Every movement too needs a range of philosophies which are able to capture the Zeitgeist and to give words to the people’s aspirations which they can feel but perhaps not yet articulate.
In 2007 I wrote the book “The Leadership Delusion” (http://www.xecnet.com/books) about exactly this kind of process – a process without leaders and the amazing power and hope of true leaderless organizations and about societies in which human beings can move towards their destinies without restraint.
Ideas in the book echo much of what the protesters in Europe now realize that they need – and find common ground with some of Adam Curtis’s ideas.
Surely this and similar books can guide such a movement as is behind these European revolutions that they move beyond popular spontaneous events to something wider with world-wide potential.
2,500 years ago in Athens, Pericles provided the ideas which led to the firm foundation of Athenian democracy which has now spread world-wide and has reached the limit of representative democracy. In 2011 we have through the Net the facilities to do a re-run of true democracy, direct democracy this time – again from Athens – and we need a Pericles, a Solon, a Cleisthenes and an Ethialtes!
Well, one must not forget that we are dealing with a generation of people who have been brought up in a world where they have never experienced the oppression of a political dictatorship, neither have they felt poverty or hunger. Moreover they have always taken democracy by granted. Furthermore they did live a life of oppulence surrounded by products only achievable in the western countires, especially in Europe and North America. Now everything has been turned upside down: there are no jobs, many families are broken and hopeless. Ultimately modern capitalism has achieved what their forfathers could not do, it has driven them away from a political goal and made them believe that happiness would be given by the market, by products, by credit. All in all it was all a lie.
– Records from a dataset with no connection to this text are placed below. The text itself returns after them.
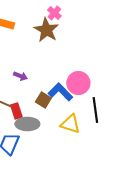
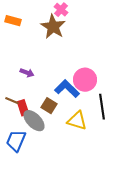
brown square: (43, 100) -> (49, 106), moved
gray ellipse: (27, 124) -> (34, 121), turned 45

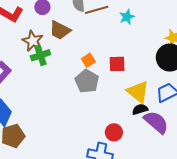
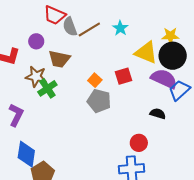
yellow triangle: (138, 92) -> (146, 53), moved
black semicircle: (140, 109) -> (158, 114), turned 49
purple semicircle: (156, 122) -> (164, 79), moved

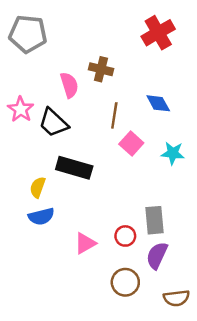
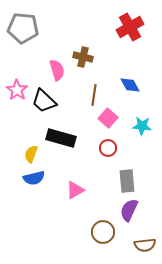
red circle: (125, 236) -> (108, 148), moved
pink triangle: (85, 243) -> (75, 190), moved

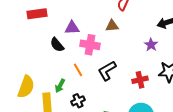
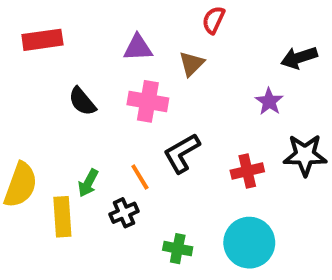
brown triangle: (112, 26) -> (192, 64), turned -40
purple triangle: (72, 28) -> (138, 48), moved
orange line: (78, 70) -> (140, 177), moved

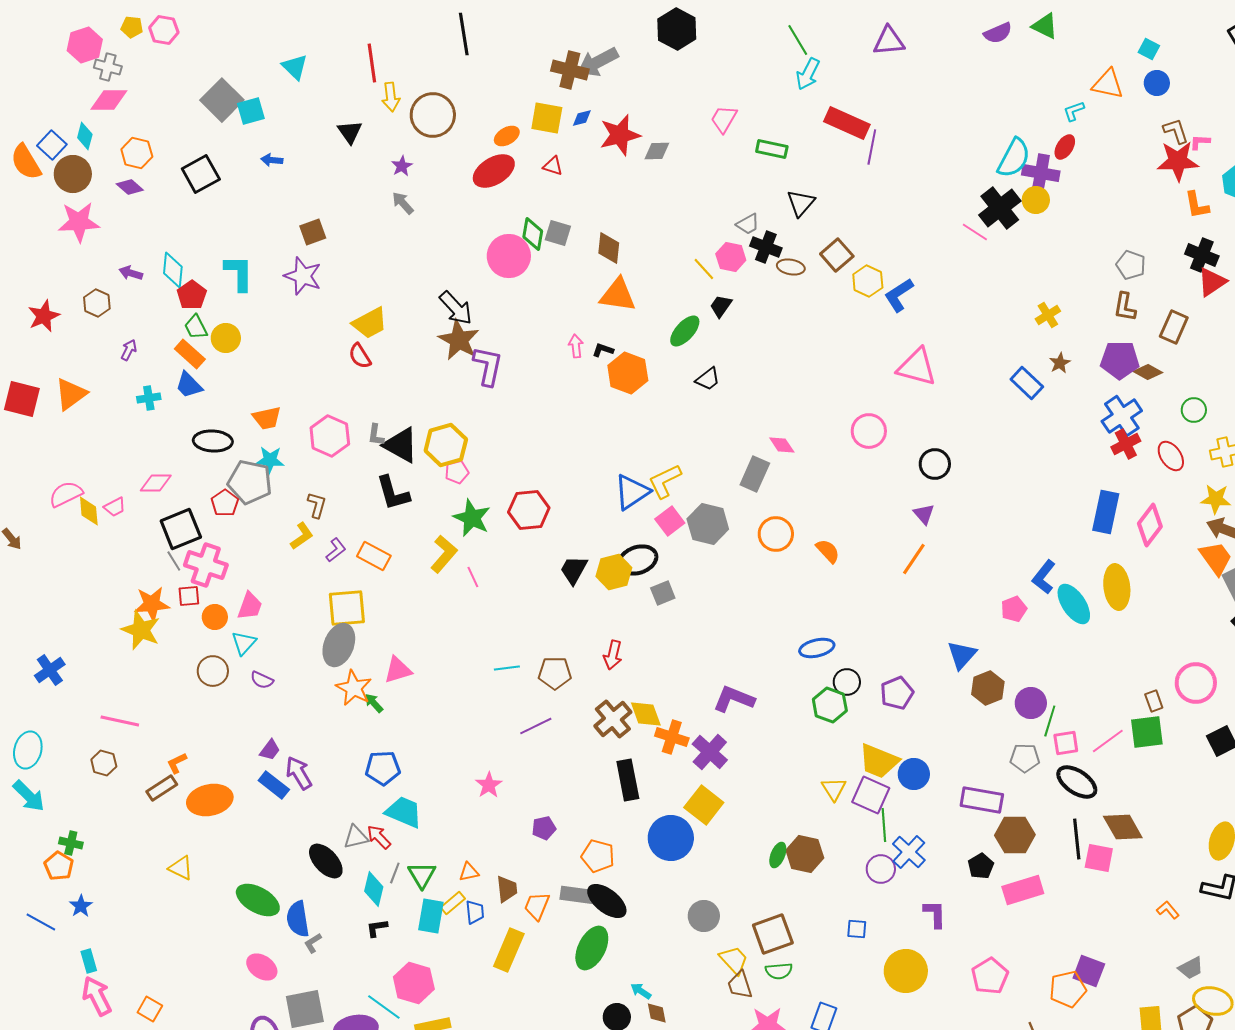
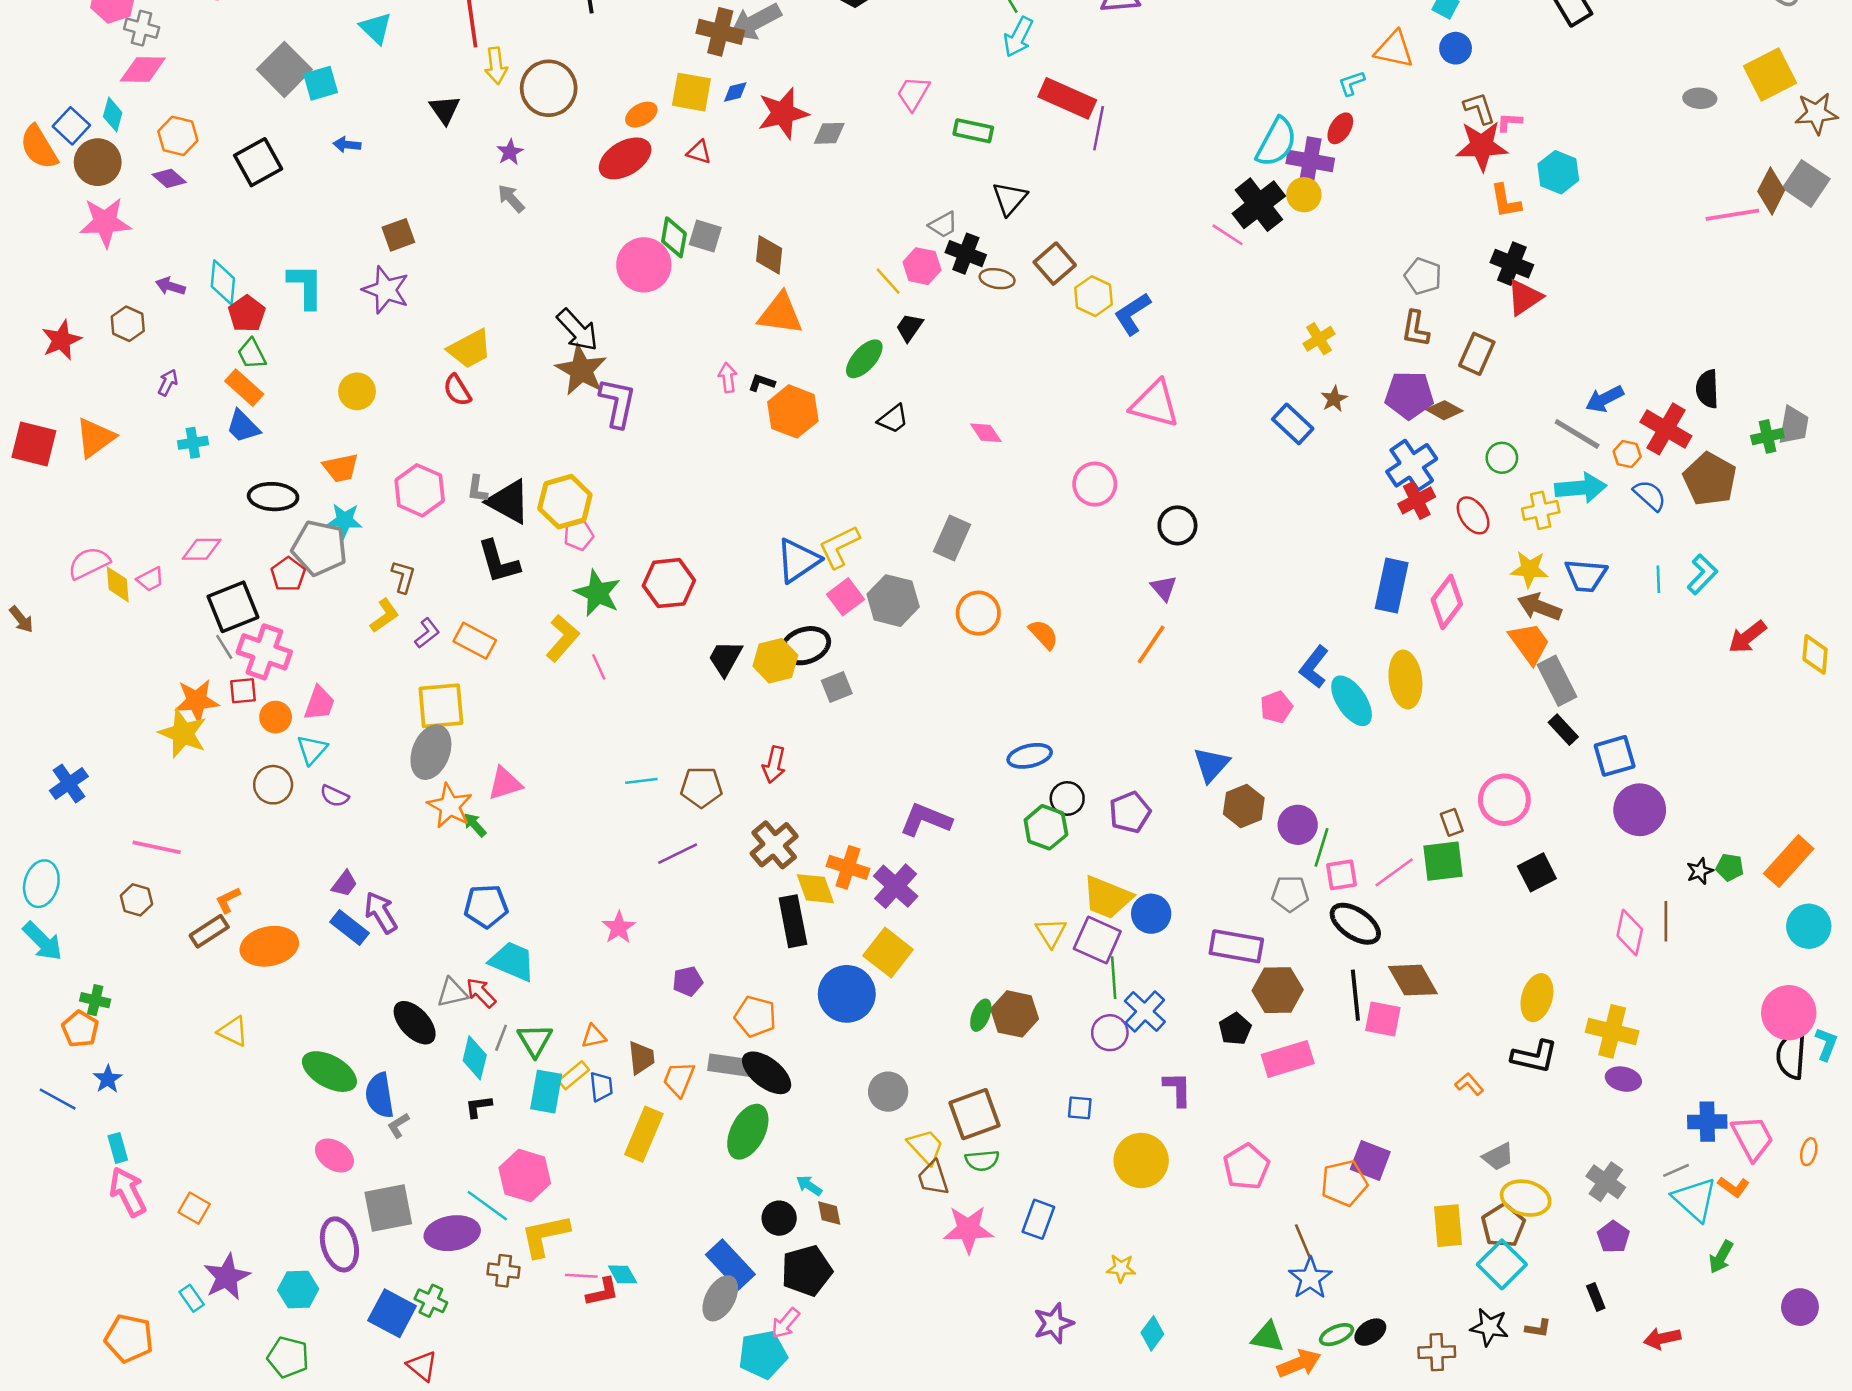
yellow circle: (226, 338) -> (357, 391), moved
pink diamond: (782, 445) -> (986, 433), moved
yellow diamond: (646, 714) -> (815, 889), moved

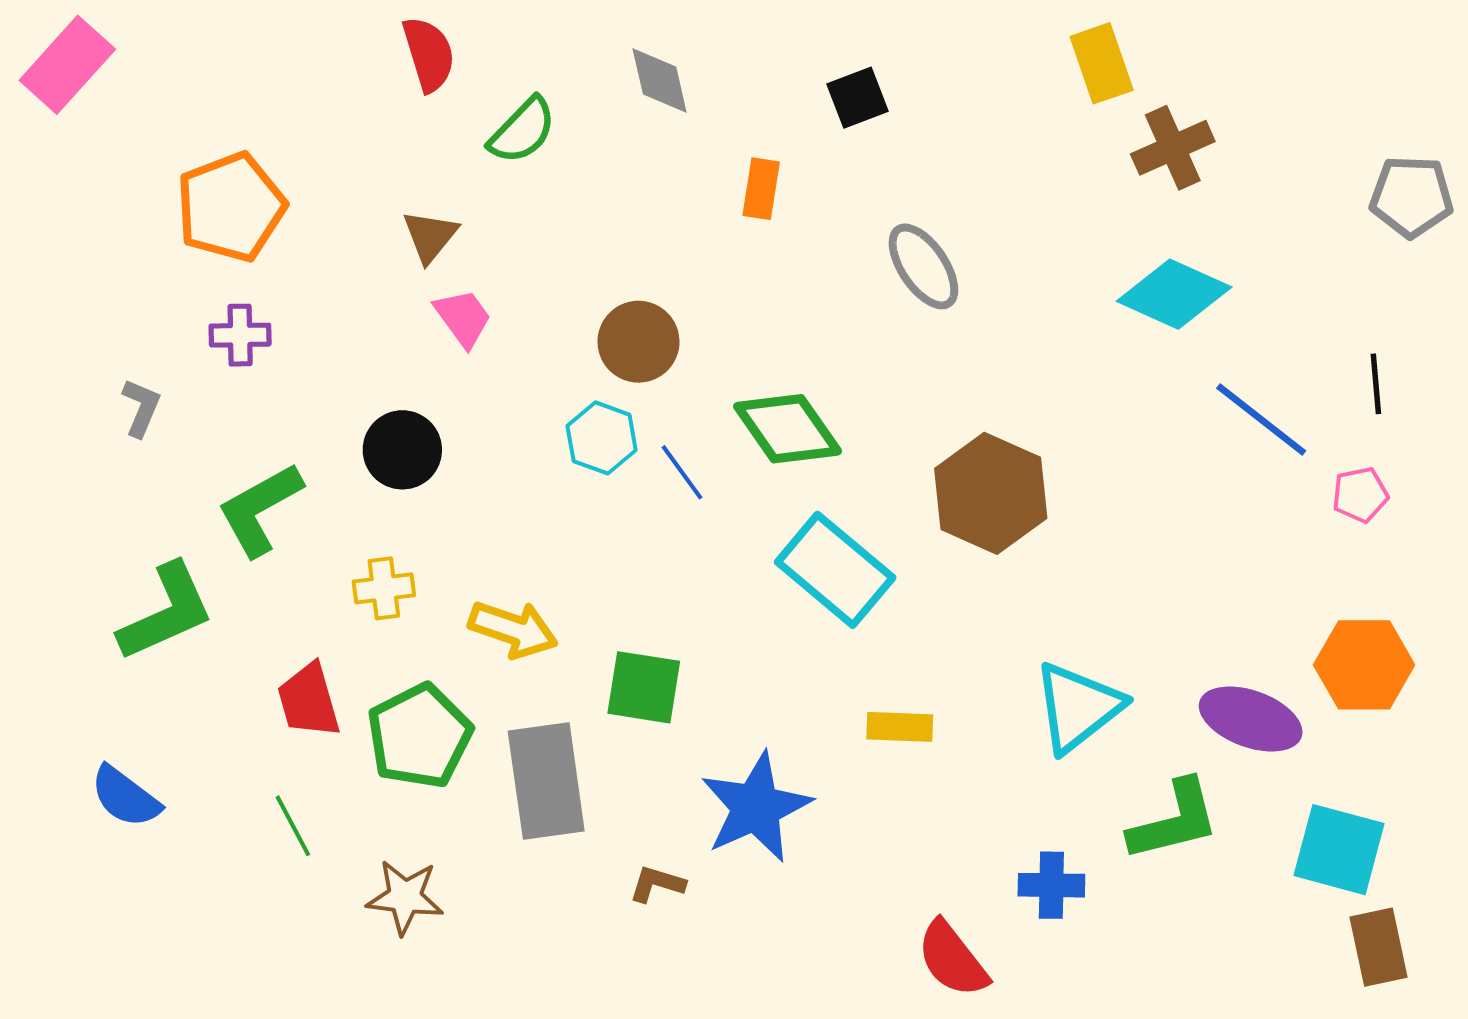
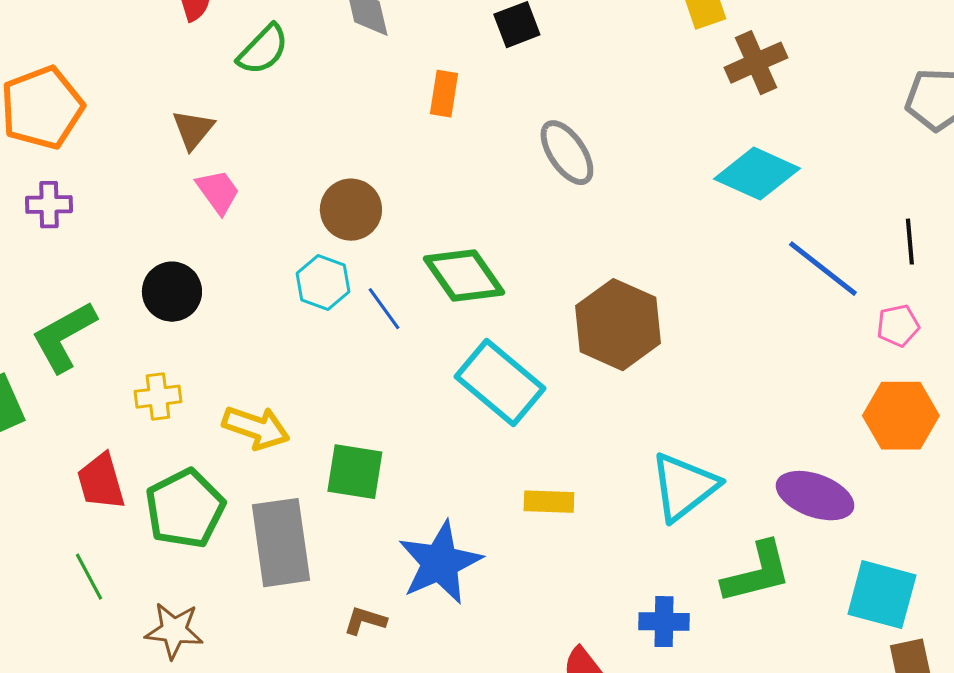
orange hexagon: (1364, 665) -> (901, 416), moved

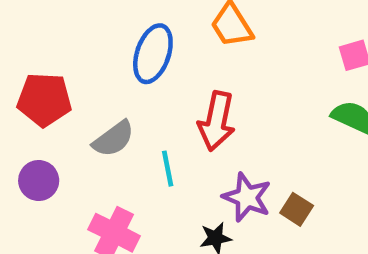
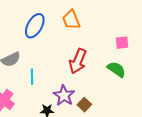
red arrow: (217, 121) -> (78, 61), moved

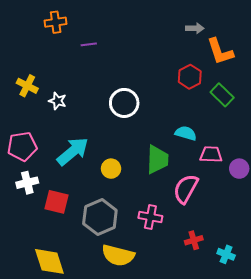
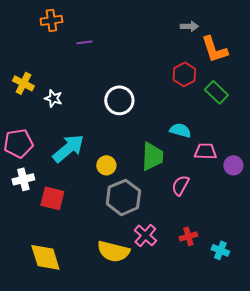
pink semicircle: (186, 189) -> (180, 185), size x0.7
gray hexagon: (100, 217) -> (123, 197), moved
pink cross: (150, 217) -> (145, 235), moved, turned 30

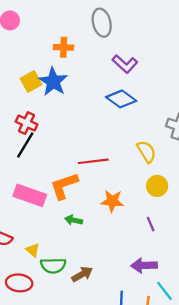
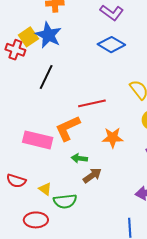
red cross: (27, 123) -> (15, 50), moved
black line: (25, 145) -> (46, 77), moved
brown arrow: (82, 274) -> (92, 175), moved

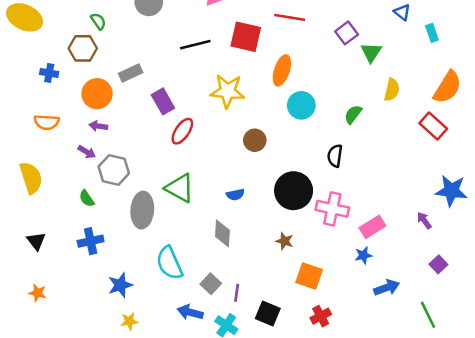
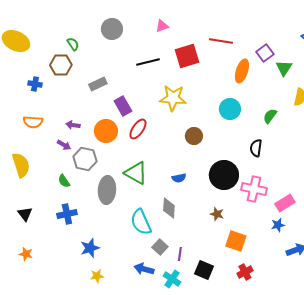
red square: (246, 37) -> (187, 56), turned -30
orange ellipse: (282, 70) -> (242, 71), moved
orange circle: (97, 94) -> (106, 131), moved
cyan semicircle: (169, 263) -> (141, 222), moved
Article linked into report on #spanishrevolution goings on on indymedia ireland at http://www.indymedia.ie/article/99876&comment_limit=0&condense_comments=false#comment281682 WE ARE WINNING – WE WILL GET THERE
We need a symbol to unite all humans together during all these Evolutionary times. Use this symbol to become one.
2 things
1 you talk about globalisation ,in a way no?unite all europeans (!!) under one state.hmm….but not follow the market mentallity ,ok,so why the need for such unification?if at the end the target is to create self sufficient society ,with ecological ideas and social protection,you can do that on a smaller scale.i am a bit suspicious of everything these days ,particullarly of ideas that are presented as revolutionary but in reality are exactly the opposite.
What we in europe are trying to avoid in my understanding is to actually produce real nessecities .Like food .for all.because this would involve propably more work force for agriculture .and this is hard for someone who s been working all his life in an office.we are as humans trying to make it with minimum effort.and this is what this search for solutions in europe are all about.because there are examples of solutions in small scale all around.in spain,in south and central america,in africa,asia .we dont need a big plan.we need small work.
2 This idea that the debt is a thing that we must somehow pay back ,finds me totally opossing it.All the debt is made up with loans for weapons ,and thats it.somehow the need for defence was created to the minds of greeks,and cultivated so there can be an excuse for the more and more weapons we bought.same propably true for other countries .so what debt ?we should refuse to pay anything,and thats why we need to regenarate the agricultural production of the country (any country) till it can feed its people.then we can talk about developing anything.small scale,doesnt require oil for transport.but has to be well designed and organised.there are examples from argentina for one.
so beyond these 2 points ,interesting read and conversation starter.thats my 2 cents.good luck to all of us.